Au lendemain des bombardements de Berlin et de la capitulation de l'Allemagne
nazie, en 1945, il s'est trouvé des gens pour ne pas vouloir croire
qu'Hitler était réellement mort. Avec terreur, pour la plupart, avec
espoir pour quelques-uns, ils s'étaient convaincu que le führer avait
pu s'enfuir par quelque passage secret de son bunker, et qu'un jour
il allait revenir.
Il n'est pas revenu, Dieu merci. Mais au fur et à mesure que le temps
passait, que les crimes nazis étaient mieux connus, que l'horreur concentrationnaire
prenait plus de place dans la mémoire collective, que se dissipait l'espèce
de silence hébété qui avait suivi la découverte des camps de la mort,
Hitler opérait tout de même une espèce de retour : un retour en creux,
certes, un retour comme figure inversée, comme contre-épreuve, comme
pôle par excellence du négatif et donc comme obsession. Cet emploi
de figure absolue du Mal, il ne l'avait certes pas volée : personne
n'était plus qualifié que lui pour l'occuper. L'ennui c'est que, redevenu
très présent par ce biais pervers, il allait montrer qu'il pouvait encore
nuire - pas autant que la première fois, sans doute, mais de façon plus
insidieuse, plus captieuse comme il convient à un fantôme, et plus durable
- au point qu'il n'a pas dit son dernier mot. C'est là ce que j'appelle
sa "deuxième carrière".
Le mode de sa présence fantomatique, c'est de constituer le butoir
de toutes les phrases, de toutes les phrases négatives ; l'horizon suprême
de toutes les perspectives de la condamnation ; l'argument ultime de
tout débat qui s'envenime. C'est ce que d'autres avant moi ont appelé
très justement la reductio ad Hitlerum. Et je crois être
assez bien placé pour apprécier la justesse de cette dénomination, et
la puissance de l'instrument polémique lui-même, moi qui me suis vu
traiter, par Mme Laure Adler je crois bien, ou bien était-ce par le
Mrap, de pire que Hitler, rien de moins.

> DONNÉES AFFICHÉES
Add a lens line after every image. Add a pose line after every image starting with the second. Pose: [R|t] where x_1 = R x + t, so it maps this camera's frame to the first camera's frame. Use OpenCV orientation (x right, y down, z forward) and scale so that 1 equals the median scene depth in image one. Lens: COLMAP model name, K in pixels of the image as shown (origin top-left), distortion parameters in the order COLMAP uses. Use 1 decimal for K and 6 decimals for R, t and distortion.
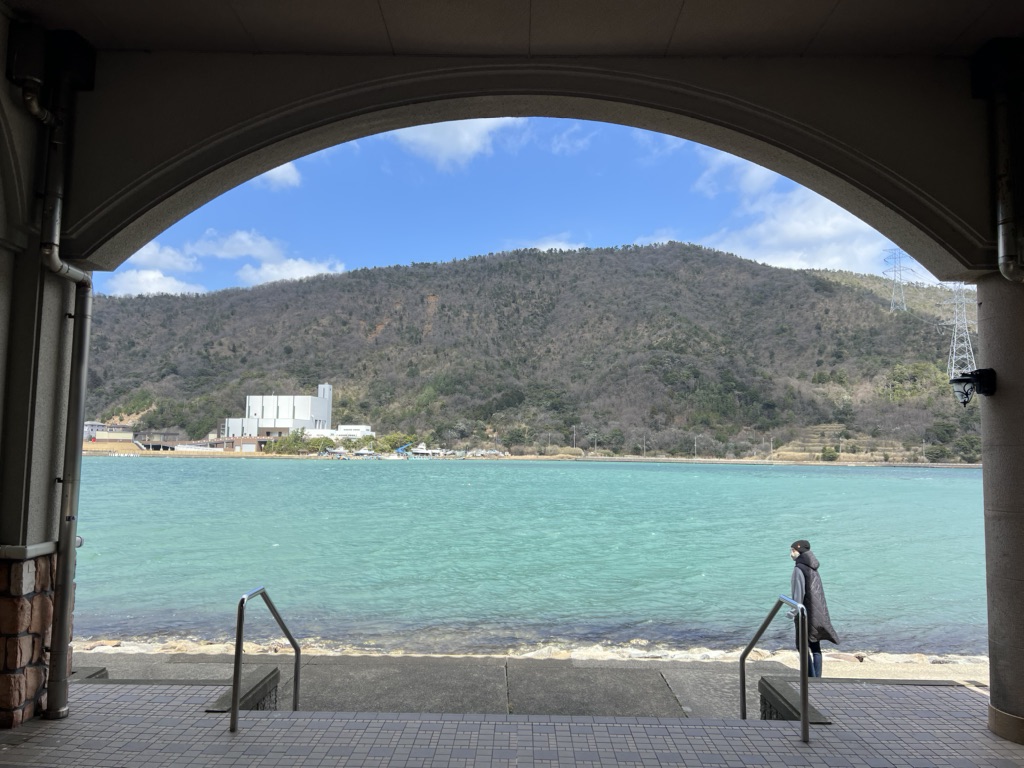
lens RADIAL K [[759.9, 0, 520.3], [0, 759.9, 394.1], [0, 0, 1]] dist [0.077116, -0.053040]
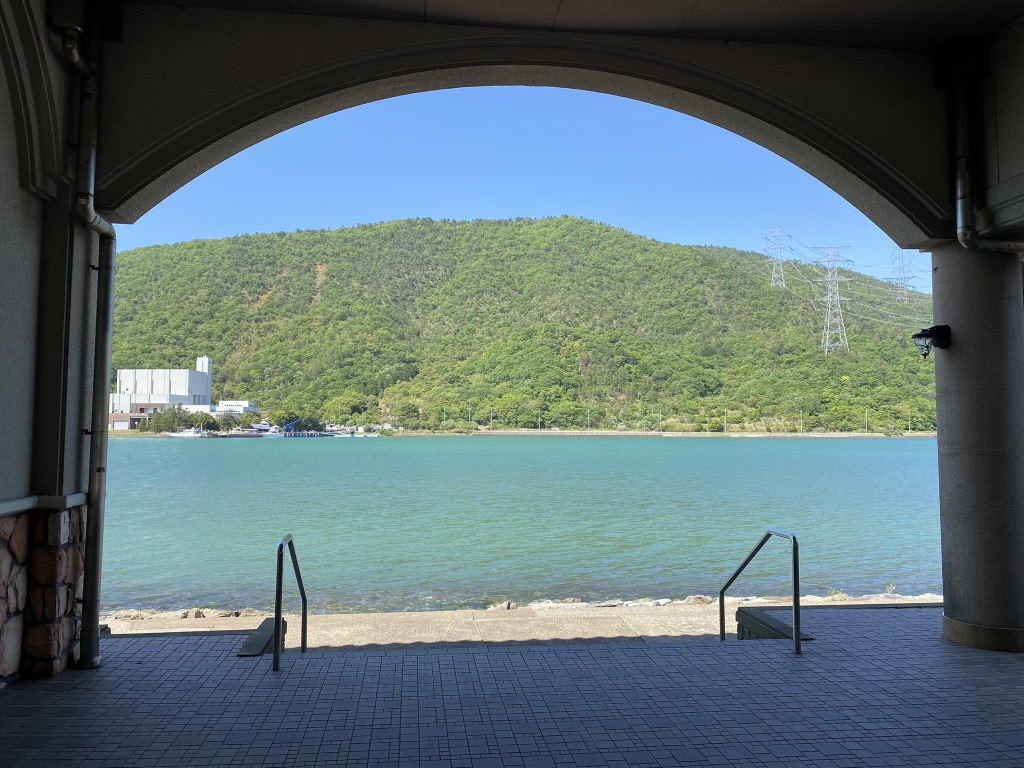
lens RADIAL K [[778.4, 0, 510.3], [0, 778.4, 377.3], [0, 0, 1]] dist [0.049012, -0.005254]
pose [[0.991663, -0.003168, 0.128819, -0.185687], [0.001668, 0.999930, 0.011750, 0.029718], [-0.128847, -0.011437, 0.991598, -0.077251]]
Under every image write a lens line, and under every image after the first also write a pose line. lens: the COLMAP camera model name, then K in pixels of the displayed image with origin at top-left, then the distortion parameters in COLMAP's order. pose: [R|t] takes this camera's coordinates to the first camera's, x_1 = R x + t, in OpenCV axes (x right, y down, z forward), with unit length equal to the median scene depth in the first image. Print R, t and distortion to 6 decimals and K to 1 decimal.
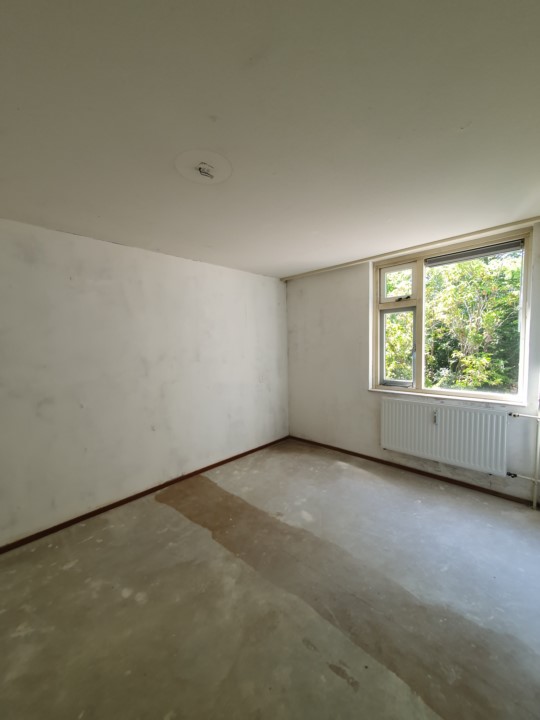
lens RADIAL K [[284.2, 0, 270.4], [0, 284.2, 360.8], [0, 0, 1]] dist [0.008231, -0.000134]
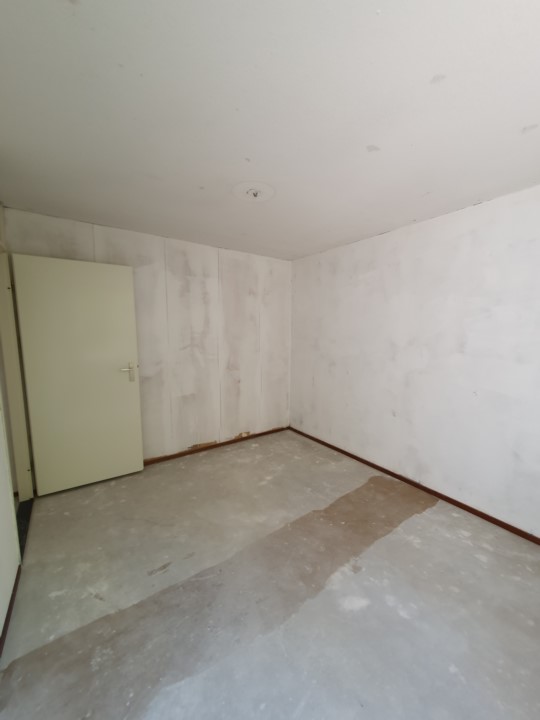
lens RADIAL K [[284.2, 0, 270.6], [0, 284.2, 361.7], [0, 0, 1]] dist [0.008231, -0.000134]
pose [[-0.195746, 0.136945, -0.971046, 0.761112], [-0.056445, 0.986986, 0.150571, -0.080793], [0.979029, 0.084284, -0.185469, 0.950010]]
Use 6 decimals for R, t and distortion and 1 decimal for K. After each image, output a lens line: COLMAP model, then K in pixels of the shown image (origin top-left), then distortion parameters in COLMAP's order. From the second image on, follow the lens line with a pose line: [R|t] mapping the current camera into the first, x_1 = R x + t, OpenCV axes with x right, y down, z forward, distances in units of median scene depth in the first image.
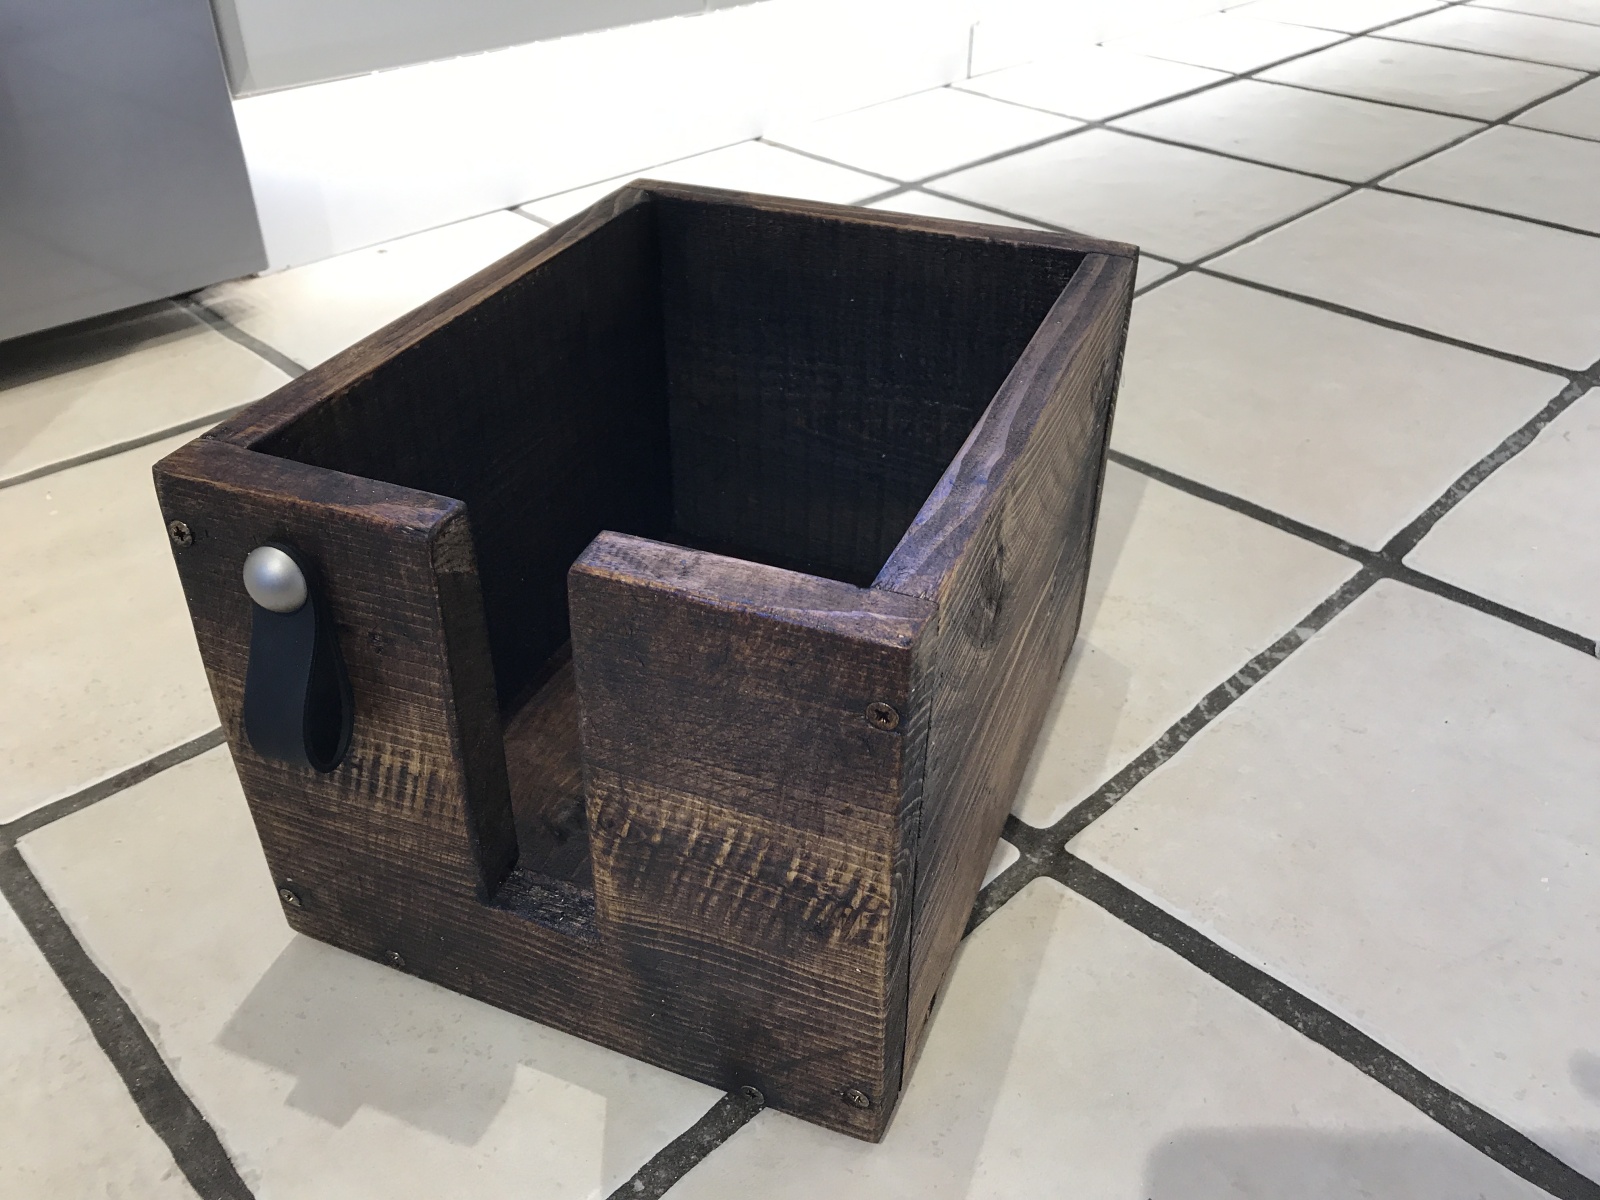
lens RADIAL K [[1298.0, 0, 800.0], [0, 1298.0, 600.0], [0, 0, 1]] dist [0.125235, -0.354611]
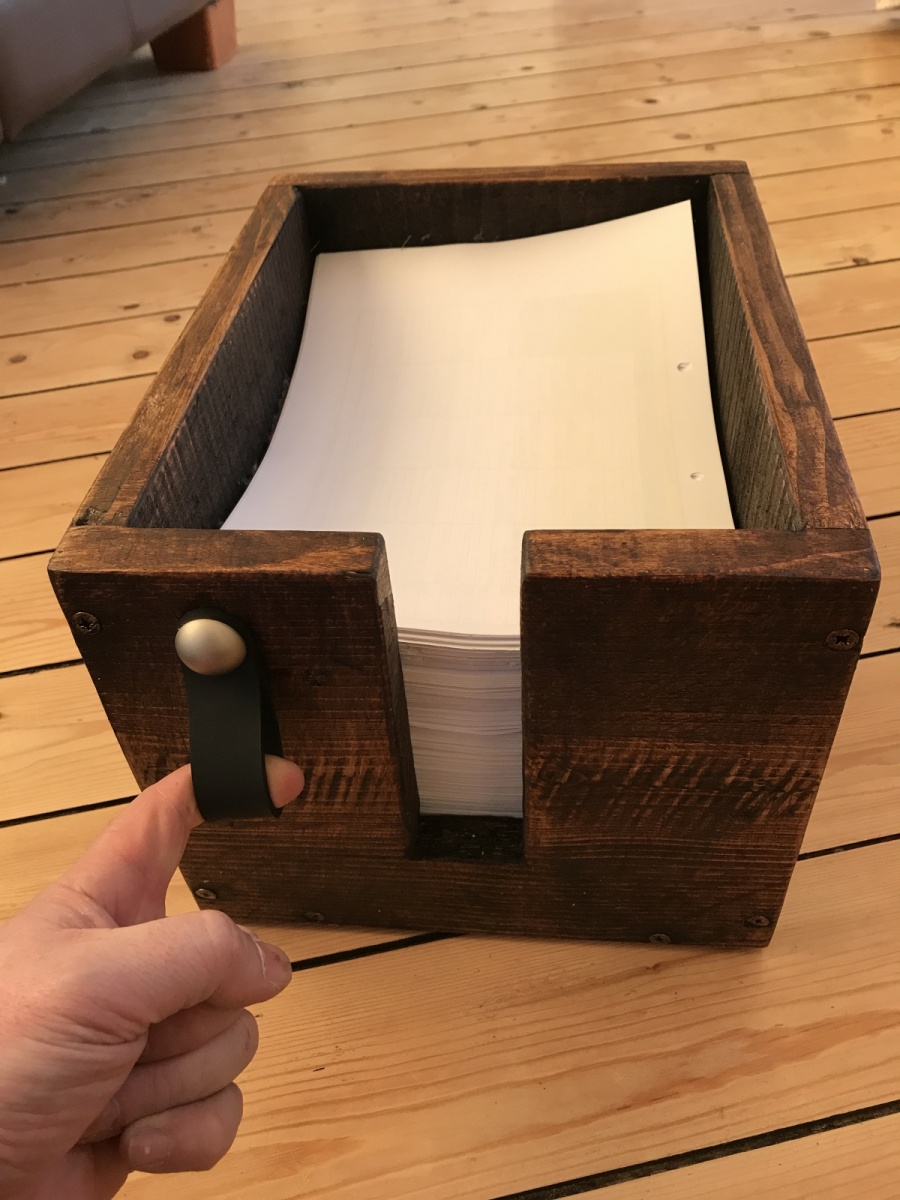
lens RADIAL K [[973.5, 0, 457.3], [0, 973.5, 596.7], [0, 0, 1]] dist [0.125235, -0.354611]
pose [[0.953949, -0.247096, 0.170070, -0.331887], [0.220423, 0.961978, 0.161281, -0.133520], [-0.203456, -0.116366, 0.972144, 0.212550]]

> TRAVAIL DEMANDÉ
Répondez à ces questions sur le passage extrait consacré au retour de Hitler :
(a) En quelle année, d'après le passage, a eu lieu la capitulation de l'Allemagne nazie ?
(b) Quel nom le texte donne-t-il, entre guillemets, à la présence de Hitler comme figure absolue du Mal ?
(c) Quelle dénomination d'autres ont-ils donnée, selon le texte, au recours à Hitler comme argument ultime d'un débat ?
Répondez en vous appuyant uniquement sur le passage extrait.

> ZONE DE RÉPONSE
(a) En 1945.
(b) Sa « deuxième carrière ».
(c) La reductio ad Hitlerum.